When it came down to my eating habits, it was simply an issue with portion control, and mitigating rice, bread, and alcohol.
As an adult, I continued cooking all my favorite dishes, but I no longer ate to make my belly full. I simply ate to get the feeling of hunger removed.
Sure, I wanted to eat more, but not eating another plate meant that I would have leftovers, which meant that I would have food for later. Which meant that I had free time since I would not have to cook for dinner.
But the biggest issue for me was alcohol. I was worried about the temptations of Seattle. My friends, coworkers, romantic relationships, all involved alcohol. I often joke that you have to partake in at least one of the following to live in Seattle: smoking weed, drinking beer, or hiking. It seems like everyone partakes in one or all of those activities. Fortunately, increased my intake of cannabis usage and hikes to substitute for the lack of alcohol-related activities.
By removing alcohol, I coincidently increased my fitness intake since I was hiking 2 or 3 times a week. Like most people, hiking has the effect of rejuvenating my spirits. I love exploring and seeing different things so that always excited me. Sadly, I had an issue with how I was performing during hikes. My stamina was terrible, so I started to run regularly to increase it.
The thing I noticed about running was that it gave me an opportunity to explore my neighborhood, the parks in the city, and see things that I would not notice by driving. I stopped using headphones while I ran because I wanted my attention focused on the sounds of the birds, the people, the cars, and the various music festivals and farmers markets I discovered by running.
Running had this meditative effect on me. I found that I would not have anxiety throughout the day if I ran in the morning. I felt good about myself doing daily runs.

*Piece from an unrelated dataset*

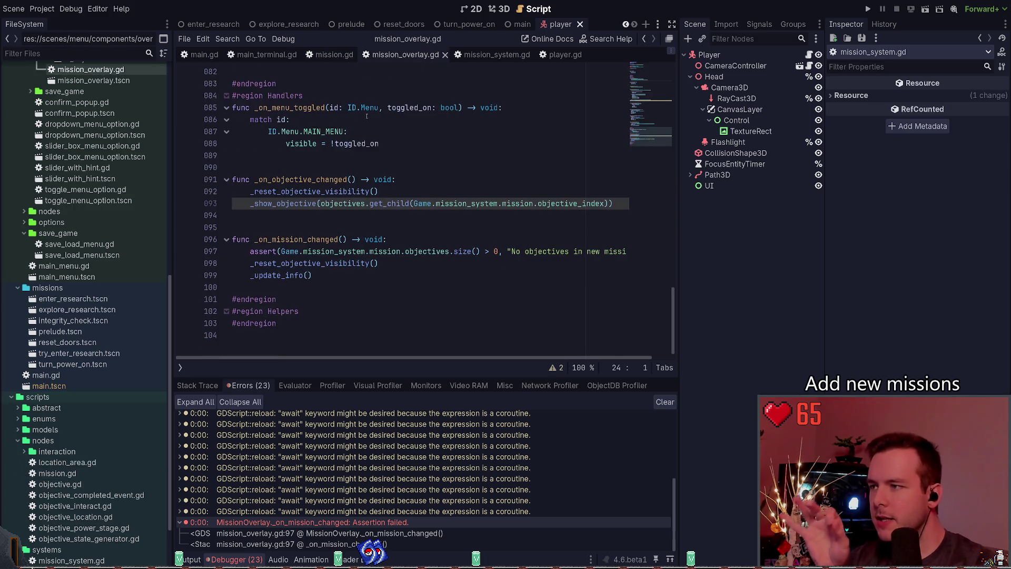
left_click(284, 55)
left_click(337, 54)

I simply loved how I felt about myself, which made it easier to continue my fitness routine. It led to me getting a gym membership, which then helped me listen to my body. The more muscle I built, the more my body told me to stretch different parts of my body. This is where I am now in my fitness journey: becoming more flexible.

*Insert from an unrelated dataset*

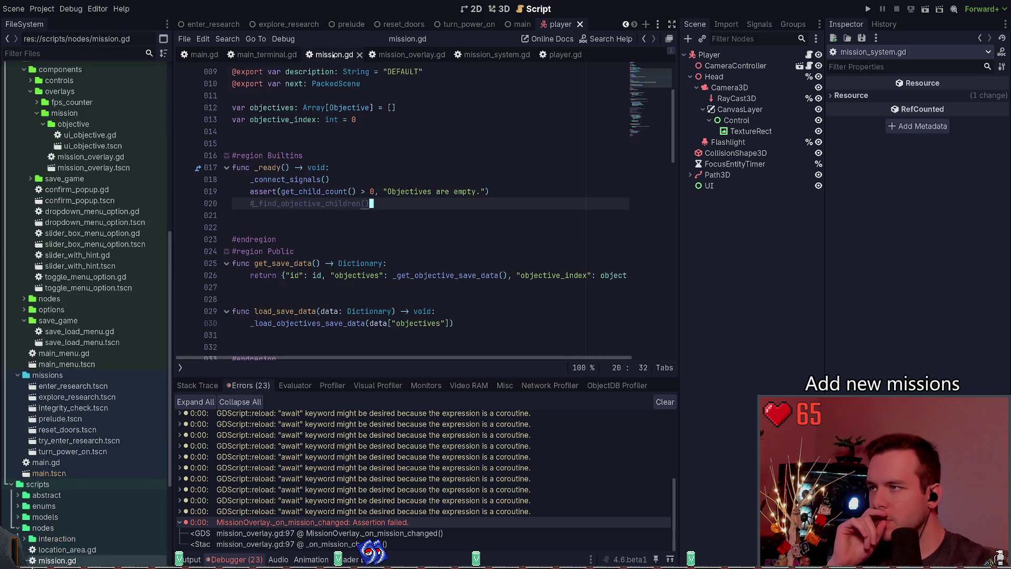
left_click(489, 55)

The motivation to work out was simply because I did not want to buy new pants. I no longer have those pants since they are too loose. I continue to have the motivation to work out because it helps me explore the world around me while mitigating my anxiety. It makes me feel more connected to my body, making it easier to know what it needs instead of what I want to feed it.
To many, working out is for looking good. I do it to feel good, explore the world around me, understand my body, and ease my mind.